### Work task
Write out exactly the lines below that run from the one containing "個人情報は弊社規定の個人情報保護方針に基づき" through the one containing "売する弊社の販売パートナーに提供されます。", both included, with no other lines.

### Provided records

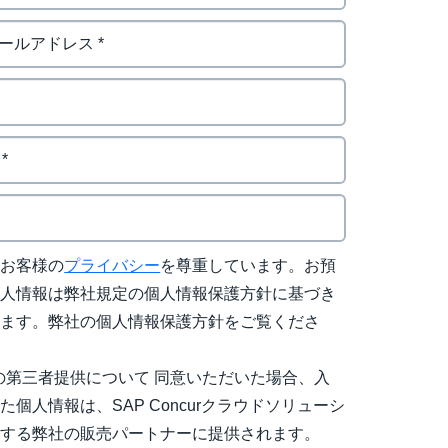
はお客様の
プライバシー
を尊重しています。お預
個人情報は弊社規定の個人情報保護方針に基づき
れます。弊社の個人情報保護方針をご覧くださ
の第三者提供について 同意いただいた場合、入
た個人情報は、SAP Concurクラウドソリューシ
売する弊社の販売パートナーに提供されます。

* * *

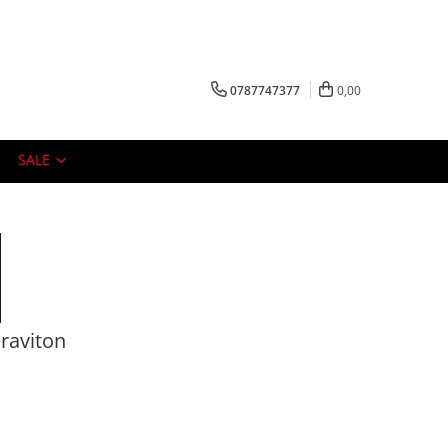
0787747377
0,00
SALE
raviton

### Final answer
個人情報は弊社規定の個人情報保護方針に基づき
れます。弊社の個人情報保護方針をご覧くださ
の第三者提供について 同意いただいた場合、入
た個人情報は、SAP Concurクラウドソリューシ
売する弊社の販売パートナーに提供されます。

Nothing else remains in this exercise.